L'elemosina in chiesa adesso si fa con il bancomat
Anche a Trento Pos per le donazioni: totem in arrivo in un paio di parrocchie dopo l’introduzione del pagamento elettronico nelle basiliche di Milano, Assisi e Roma
TRENTO. I tempi cambiano per tutto e tutti. Anche e soprattutto, ormai è chiaro, per via del progresso tecnologico. Ecco allora che anche il mondo ecclesiastico si prepara ad una svolta tanto semplice quanto, verrebbe da dire, inevitabile. Il progetto si chiama «Cento totem in 100 chiese» ed ha come obiettivo quello di installare, all'interno appunto di cento chiese in tutta Italia, appositi terminali di pagamento per consentire ai fedeli di versare un'offerta attraverso la propria carta di credito.
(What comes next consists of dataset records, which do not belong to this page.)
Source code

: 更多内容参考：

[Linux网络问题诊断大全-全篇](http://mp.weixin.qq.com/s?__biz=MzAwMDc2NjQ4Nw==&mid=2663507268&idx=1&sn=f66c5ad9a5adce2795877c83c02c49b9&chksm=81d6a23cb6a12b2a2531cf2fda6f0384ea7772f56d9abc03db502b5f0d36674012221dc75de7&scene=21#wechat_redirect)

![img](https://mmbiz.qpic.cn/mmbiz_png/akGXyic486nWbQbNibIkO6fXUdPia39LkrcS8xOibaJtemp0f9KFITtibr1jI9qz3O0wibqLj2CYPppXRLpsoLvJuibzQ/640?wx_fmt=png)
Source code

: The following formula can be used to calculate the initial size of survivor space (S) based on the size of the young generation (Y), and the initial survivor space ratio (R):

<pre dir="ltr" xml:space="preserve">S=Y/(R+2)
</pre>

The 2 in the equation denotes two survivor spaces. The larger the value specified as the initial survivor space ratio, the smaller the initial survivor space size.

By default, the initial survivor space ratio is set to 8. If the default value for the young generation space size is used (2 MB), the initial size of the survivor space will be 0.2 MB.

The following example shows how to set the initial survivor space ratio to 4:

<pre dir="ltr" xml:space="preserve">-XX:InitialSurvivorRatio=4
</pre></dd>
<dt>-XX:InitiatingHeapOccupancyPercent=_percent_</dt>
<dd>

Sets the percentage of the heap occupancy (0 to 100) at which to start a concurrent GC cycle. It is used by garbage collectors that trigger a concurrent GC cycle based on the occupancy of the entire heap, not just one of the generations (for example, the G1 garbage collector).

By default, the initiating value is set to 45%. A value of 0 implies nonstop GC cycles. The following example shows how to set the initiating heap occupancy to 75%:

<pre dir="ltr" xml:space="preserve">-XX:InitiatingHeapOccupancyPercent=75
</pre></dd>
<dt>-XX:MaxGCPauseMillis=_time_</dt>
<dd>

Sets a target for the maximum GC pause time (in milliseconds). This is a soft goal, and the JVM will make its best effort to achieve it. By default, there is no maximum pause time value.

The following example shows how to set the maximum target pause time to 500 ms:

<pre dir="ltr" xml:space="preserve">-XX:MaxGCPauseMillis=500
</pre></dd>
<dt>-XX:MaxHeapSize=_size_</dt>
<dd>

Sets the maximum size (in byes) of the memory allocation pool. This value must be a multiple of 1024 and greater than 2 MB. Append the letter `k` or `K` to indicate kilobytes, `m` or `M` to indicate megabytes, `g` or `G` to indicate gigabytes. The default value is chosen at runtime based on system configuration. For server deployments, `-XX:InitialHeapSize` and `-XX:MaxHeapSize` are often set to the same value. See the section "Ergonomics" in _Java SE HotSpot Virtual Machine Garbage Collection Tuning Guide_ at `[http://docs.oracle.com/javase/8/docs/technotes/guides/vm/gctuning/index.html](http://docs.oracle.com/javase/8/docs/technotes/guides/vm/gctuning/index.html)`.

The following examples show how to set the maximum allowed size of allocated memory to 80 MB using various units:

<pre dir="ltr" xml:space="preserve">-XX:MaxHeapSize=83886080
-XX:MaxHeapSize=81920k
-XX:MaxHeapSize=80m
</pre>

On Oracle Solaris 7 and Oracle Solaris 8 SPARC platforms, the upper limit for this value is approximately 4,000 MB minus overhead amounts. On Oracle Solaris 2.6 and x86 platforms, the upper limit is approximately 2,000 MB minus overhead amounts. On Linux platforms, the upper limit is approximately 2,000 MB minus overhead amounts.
Insomma, una vera e propria «donazione digitale» che andrà quindi oltre l'ormai tradizionale consegna della moneta al momento della funzione religiosa.
Riavvolgendo il nastro, la progettualità promossa da Banco Bpm, Numia e Cei (Conferenza Episcopale Italiana) è partita in realtà già nello scorso mese di novembre all'interno di alcune chiese: la basilica di Sant'Ambrogio a Milano, in quelle di Assisi ed anche presso l'infopoint in Vaticano. Entro la fine dell'anno, hanno spiegato i promotori dell'iniziativa, sarà possibile utilizzare questo sistema in almeno trenta chiese in tutta Italia, con l'obiettivo più ampio chiaramente di arrivare al «doppio zero» entro il breve futuro.Ma c'è di più: proprio gli organizzatori hanno sottolineato recentemente che il piano coinvolgerà chiese «da Trento a Catania», citando dunque direttamente la nostra città.
Ed in effetti, conferme in questo senso sono arrivate proprio dalla Curia trentina. Solo qualche accenno, per la verità, ma abbastanza per poter affermare con certezza che anche sul nostro territorio questa iniziativa prenderà piede entro poco tempo e darà quindi la possibilità a tutti, anche alle nuove generazioni, di versare un'offerta in un modo decisamente innovativo. Parlando appunto del Trentino, per il momento l'unica informazione sicura è che verranno coinvolte nel progetto almeno un paio di chiese. Al momento, tuttavia, non è stato ancora installato nulla e quindi, almeno per ora, nessuna sorpresa una volta varcate le porte d'ingresso delle chiese locali.
Sviluppi concreti dovrebbero però arrivare dopo il periodo di Ferragosto e quindi, ad oggi, non resta che aspettare.Anche perché oltre alla conferma sul fatto che qualche chiesa sarà coinvolta, per ora non è stato nemmeno reso noto quali saranno. E soprattutto dove. Difficile però pensare a valli o piccoli comuni, più facile invece che la scelta ricada su luoghi maggiormente frequentati, non solo da trentini ma anche da turisti - lo scopo infatti potrebbe essere anche quello di coinvolgere nelle donazioni chi proviene da oltre i nostri confini, essendo il pagamento elettronico molto più veloce e accessibile a tutti - e dunque si potrebbero ipotizzare chiese di più grandi dimensioni come, nel capoluogo, il Duomo oppure Santa Maria Maggiore.Di certo per la chiesa questo rappresenta un passo importante verso l'adeguamento a tempi che cambiano in modo veloce, spinti da una tecnologia sempre più radicata nelle nostre vite.
C'è infatti chi paga con la carta, chi ha sempre qualche moneta o banconota in tasca, ma anche chi (soprattutto i più giovani) ormai paga direttamente usando il proprio smartphone. Non resta che attendere nuovi sviluppi, in attesa di capire quali saranno le chiese trentine che sperimenteranno questo nuovo metodo di donazione dei fedeli.